**Record list**
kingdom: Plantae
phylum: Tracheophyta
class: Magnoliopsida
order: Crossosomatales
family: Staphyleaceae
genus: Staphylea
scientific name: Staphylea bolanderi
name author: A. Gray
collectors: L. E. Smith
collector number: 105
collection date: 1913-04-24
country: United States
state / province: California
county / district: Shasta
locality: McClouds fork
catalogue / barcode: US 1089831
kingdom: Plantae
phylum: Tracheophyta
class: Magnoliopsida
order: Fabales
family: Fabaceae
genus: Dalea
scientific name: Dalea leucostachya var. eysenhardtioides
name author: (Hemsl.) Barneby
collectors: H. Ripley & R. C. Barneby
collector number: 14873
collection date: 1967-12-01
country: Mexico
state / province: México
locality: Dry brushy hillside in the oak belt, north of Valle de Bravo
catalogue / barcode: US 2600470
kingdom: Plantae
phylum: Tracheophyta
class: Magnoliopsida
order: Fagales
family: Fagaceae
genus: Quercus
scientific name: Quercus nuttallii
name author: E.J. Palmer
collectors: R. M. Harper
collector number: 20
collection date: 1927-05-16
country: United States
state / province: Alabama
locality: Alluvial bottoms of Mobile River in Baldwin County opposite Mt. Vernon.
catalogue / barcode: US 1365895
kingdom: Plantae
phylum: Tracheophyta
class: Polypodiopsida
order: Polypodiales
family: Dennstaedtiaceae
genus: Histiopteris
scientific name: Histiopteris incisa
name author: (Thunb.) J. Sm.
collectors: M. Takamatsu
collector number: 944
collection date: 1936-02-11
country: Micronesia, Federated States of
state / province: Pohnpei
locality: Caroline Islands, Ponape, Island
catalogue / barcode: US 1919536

**Exercise brief**
Rewrite all of the records with every instance of "locality" renamed to "site description", leaving every other line unaltered.

**Result below**
kingdom: Plantae
phylum: Tracheophyta
class: Magnoliopsida
order: Crossosomatales
family: Staphyleaceae
genus: Staphylea
scientific name: Staphylea bolanderi
name author: A. Gray
collectors: L. E. Smith
collector number: 105
collection date: 1913-04-24
country: United States
state / province: California
county / district: Shasta
site description: McClouds fork
catalogue / barcode: US 1089831
kingdom: Plantae
phylum: Tracheophyta
class: Magnoliopsida
order: Fabales
family: Fabaceae
genus: Dalea
scientific name: Dalea leucostachya var. eysenhardtioides
name author: (Hemsl.) Barneby
collectors: H. Ripley & R. C. Barneby
collector number: 14873
collection date: 1967-12-01
country: Mexico
state / province: México
site description: Dry brushy hillside in the oak belt, north of Valle de Bravo
catalogue / barcode: US 2600470
kingdom: Plantae
phylum: Tracheophyta
class: Magnoliopsida
order: Fagales
family: Fagaceae
genus: Quercus
scientific name: Quercus nuttallii
name author: E.J. Palmer
collectors: R. M. Harper
collector number: 20
collection date: 1927-05-16
country: United States
state / province: Alabama
site description: Alluvial bottoms of Mobile River in Baldwin County opposite Mt. Vernon.
catalogue / barcode: US 1365895
kingdom: Plantae
phylum: Tracheophyta
class: Polypodiopsida
order: Polypodiales
family: Dennstaedtiaceae
genus: Histiopteris
scientific name: Histiopteris incisa
name author: (Thunb.) J. Sm.
collectors: M. Takamatsu
collector number: 944
collection date: 1936-02-11
country: Micronesia, Federated States of
state / province: Pohnpei
site description: Caroline Islands, Ponape, Island
catalogue / barcode: US 1919536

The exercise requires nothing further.